== What is required ==
Please swap "Lightroom" for "Darktable" wherever it appears in the rows below, and give every line again with nothing else changed. Leave the pictures out of your answer.

Provided information Start Marker

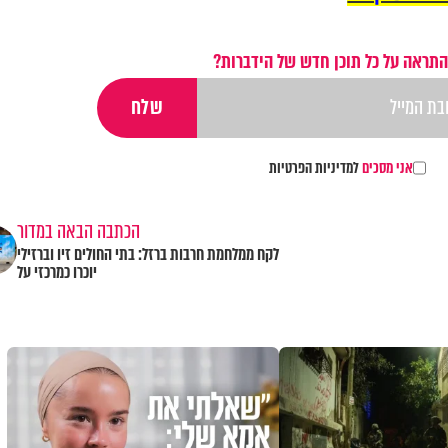
התראה על כל תוכן חדש של הידברות?
אני מסכים
למדיניות הפרטיות
הכתבה הבאה במדור
לקח ממלחמת חרבות ברזל: בתי החולים זיו וברזילי
יוכרו כמרכזי על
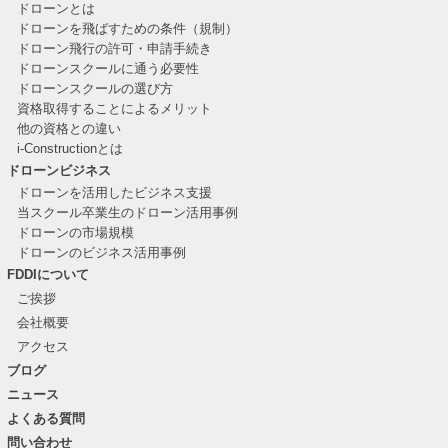
ドローンとは
ドローンを飛ばすための条件（規制）
ドローン飛行の許可・申請手続き
ドローンスクールに通う必要性
ドローンスクールの選び方
資格取得することによるメリット
他の資格との違い
i-Constructionとは
ドローンビジネス
ドローンを活用したビジネス支援
当スクール卒業生のドローン活用事例
ドローンの市場規模
ドローンのビジネス活用事例
FDDIについて
ご挨拶
会社概要
アクセス
ブログ
ニュース
よくある質問
問い合わせ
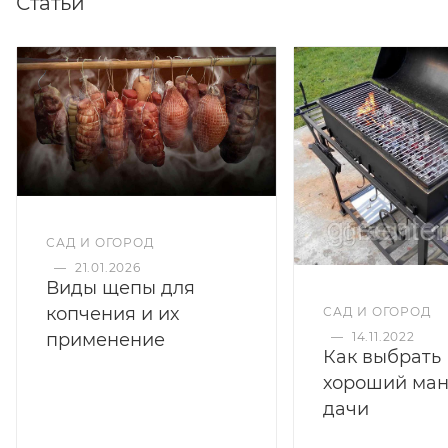
Статьи
САД И ОГОРОД
—
21.01.2026
Виды щепы для
копчения и их
САД И ОГОРОД
применение
—
14.11.2022
Как выбрать
хороший ман
дачи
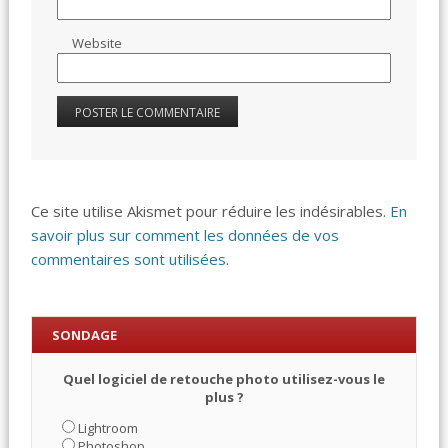
Website
Ce site utilise Akismet pour réduire les indésirables.
En
savoir plus sur comment les données de vos
commentaires sont utilisées
.
SONDAGE
Quel logiciel de retouche photo utilisez-vous le
plus ?
Lightroom
Photoshop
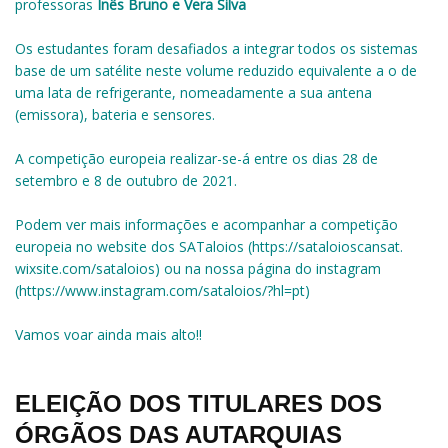
professoras
Inês Bruno e Vera Silva
Os estudantes foram desafiados a integrar todos os sistemas
base de um satélite neste volume reduzido equivalente a o de
uma lata de refrigerante, nomeadamente a sua antena
(emissora), bateria e sensores.
A competição europeia realizar-se-á entre os dias 28 de
setembro e 8 de outubro de 2021.
Podem ver mais informações e acompanhar a competição
europeia no website dos SATaloios (
https://sataloioscansat.
wixsite.com/sataloios
) ou na nossa página do instagram
(
https://www.instagram.com/
sataloios/?hl=pt
)
Vamos voar ainda mais alto!!
ELEIÇÃO DOS TITULARES DOS
ÓRGÃOS DAS AUTARQUIAS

Provided information End Marker

== Finished task ==
התראה על כל תוכן חדש של הידברות?
אני מסכים
למדיניות הפרטיות
הכתבה הבאה במדור
לקח ממלחמת חרבות ברזל: בתי החולים זיו וברזילי
יוכרו כמרכזי על
ドローンとは
ドローンを飛ばすための条件（規制）
ドローン飛行の許可・申請手続き
ドローンスクールに通う必要性
ドローンスクールの選び方
資格取得することによるメリット
他の資格との違い
i-Constructionとは
ドローンビジネス
ドローンを活用したビジネス支援
当スクール卒業生のドローン活用事例
ドローンの市場規模
ドローンのビジネス活用事例
FDDIについて
ご挨拶
会社概要
アクセス
ブログ
ニュース
よくある質問
問い合わせ
Статьи
САД И ОГОРОД
—
21.01.2026
Виды щепы для
копчения и их
САД И ОГОРОД
применение
—
14.11.2022
Как выбрать
хороший ман
дачи
Website
Ce site utilise Akismet pour réduire les indésirables.
En
savoir plus sur comment les données de vos
commentaires sont utilisées
.
SONDAGE
Quel logiciel de retouche photo utilisez-vous le
plus ?
Darktable
Photoshop
professoras
Inês Bruno e Vera Silva
Os estudantes foram desafiados a integrar todos os sistemas
base de um satélite neste volume reduzido equivalente a o de
uma lata de refrigerante, nomeadamente a sua antena
(emissora), bateria e sensores.
A competição europeia realizar-se-á entre os dias 28 de
setembro e 8 de outubro de 2021.
Podem ver mais informações e acompanhar a competição
europeia no website dos SATaloios (
https://sataloioscansat.
wixsite.com/sataloios
) ou na nossa página do instagram
(
https://www.instagram.com/
sataloios/?hl=pt
)
Vamos voar ainda mais alto!!
ELEIÇÃO DOS TITULARES DOS
ÓRGÃOS DAS AUTARQUIAS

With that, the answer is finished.